新エネルギー・産業技術総合開発機構(NEDO)と北海道大学の研究グループは29日、レアアース(希土類)を使わない新構造のハイブリッド車(HV)向け磁石モーターの開発に成功したと発表した。モーター内で強い電磁力を発生させ、それを逃がさない構造にして高出力を実現した。国内メーカーから打診があれば協力して実用化を目指す。
尖閣事件を契機に中国からの輸出が停滞し、レアアースの調達問題がクローズアップされる中、注目を集めそうだ。電気自動車(EV)にも応用可能で、次世代エコカーの開発競争で日本の新たな“武器”となる可能性もある。
HVやEVのモーターは、レアアースを使うことで高出力を実現している。レアアースを使わない高出力モーターはこれまでにもあるが、新開発のモーターは、回転が滑らかなうえ軽量で小さく、車両への搭載に適しているという。
モーターの回転部分を円盤状にするなど独自の構造で、強い電磁力を外に逃がさず、動力として活用することに成功。トヨタ自動車のHV「プリウス」などに使われているモーターと同じ50キロワットの出力を実現した。モーターのサイズも同等という。

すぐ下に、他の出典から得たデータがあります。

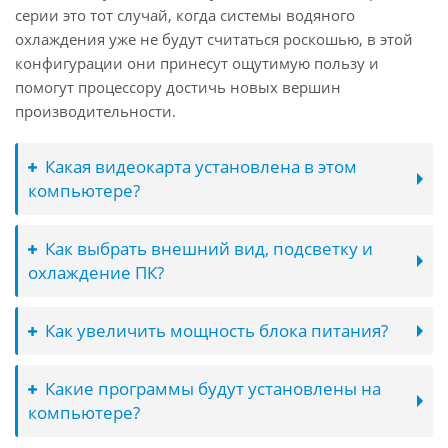
серии это тот случай, когда системы водяного
охлаждения уже не будут считаться роскошью, в этой
конфигурации они принесут ощутимую пользу и
помогут процессору достичь новых вершин
производительности.
Какая видеокарта установлена в этом
компьютере?
Как выбрать внешний вид, подсветку и
охлаждение ПК?
Как увеличить мощность блока питания?
Какие программы будут установлены на
компьютере?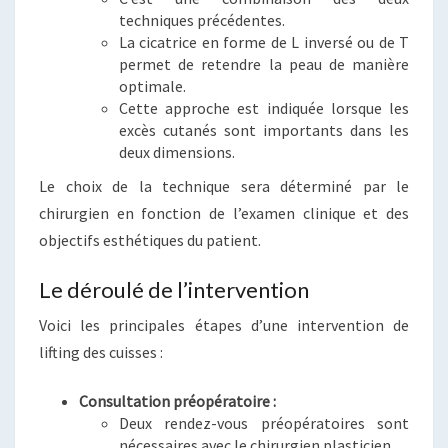
techniques précédentes.
La cicatrice en forme de L inversé ou de T
permet de retendre la peau de manière
optimale.
Cette approche est indiquée lorsque les
excès cutanés sont importants dans les
deux dimensions.
Le choix de la technique sera déterminé par le
chirurgien en fonction de l’examen clinique et des
objectifs esthétiques du patient.
Le déroulé de l’intervention
Voici les principales étapes d’une intervention de
lifting des cuisses :
Consultation préopératoire :
Deux rendez-vous préopératoires sont
nécessaires avec le chirurgien plasticien.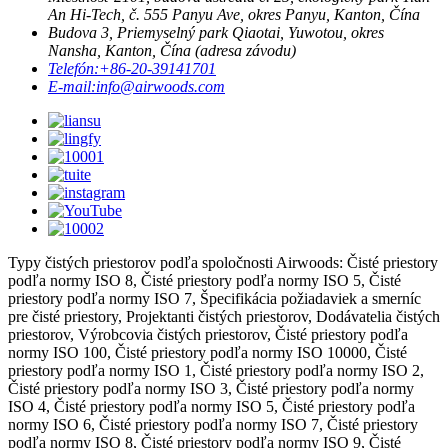
An Hi-Tech, č. 555 Panyu Ave, okres Panyu, Kanton, Čína
Budova 3, Priemyselný park Qiaotai, Yuwotou, okres
Nansha, Kanton, Čína (adresa závodu)
Telefón:
+86-20-39141701
E-mail:
info@airwoods.com
Typy čistých priestorov podľa spoločnosti Airwoods: Čisté priestory
podľa normy ISO 8, Čisté priestory podľa normy ISO 5, Čisté
priestory podľa normy ISO 7, Špecifikácia požiadaviek a smerníc
pre čisté priestory, Projektanti čistých priestorov, Dodávatelia čistých
priestorov, Výrobcovia čistých priestorov, Čisté priestory podľa
normy ISO 100, Čisté priestory podľa normy ISO 10000, Čisté
priestory podľa normy ISO 1, Čisté priestory podľa normy ISO 2,
Čisté priestory podľa normy ISO 3, Čisté priestory podľa normy
ISO 4, Čisté priestory podľa normy ISO 5, Čisté priestory podľa
normy ISO 6, Čisté priestory podľa normy ISO 7, Čisté priestory
podľa normy ISO 8, Čisté priestory podľa normy ISO 9, Čisté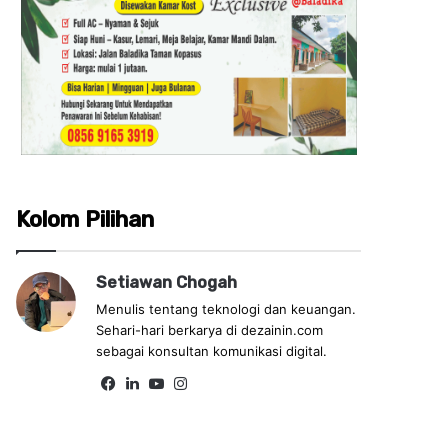
Kolom Pilihan
Setiawan Chogah
Menulis tentang teknologi dan keuangan.
Sehari-hari berkarya di dezainin.com
sebagai konsultan komunikasi digital.
Fa
Lin
Yo
Ins
ce
ke
uT
tag
bo
dIn
ub
ra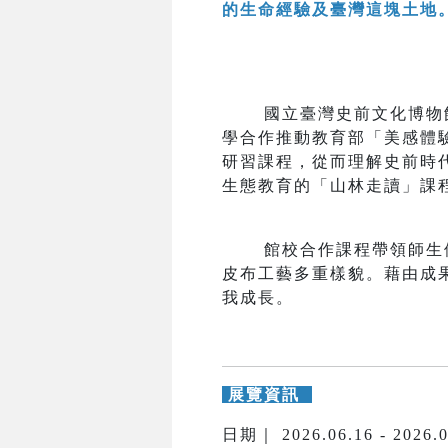
的生命經驗及臺灣這塊土地
國立臺灣史前文化博物館
學合作推動教育部「美感體
研習課程，從而理解史前時
生態教育的「山林走讀」課
館校合作課程帶領師生們
皮布工藝多重樣貌。藉由成
我成長。
展覽資訊
日期｜ 2026.06.16 - 2026.0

現在のHV用モーターは、コストの3~4割をレアアースが占めており、コストを大幅に減らせることも可能としている。会見した北大の竹本真紹準教授は「必要な出力に応じた設計をすれば、EVにも応用できる」と指摘。NEDOの弓取修二・蓄電技術開発室長は「民間企業と連携し、技術を大きく発展させてほしい。必要ならコーディネートをする」と話した。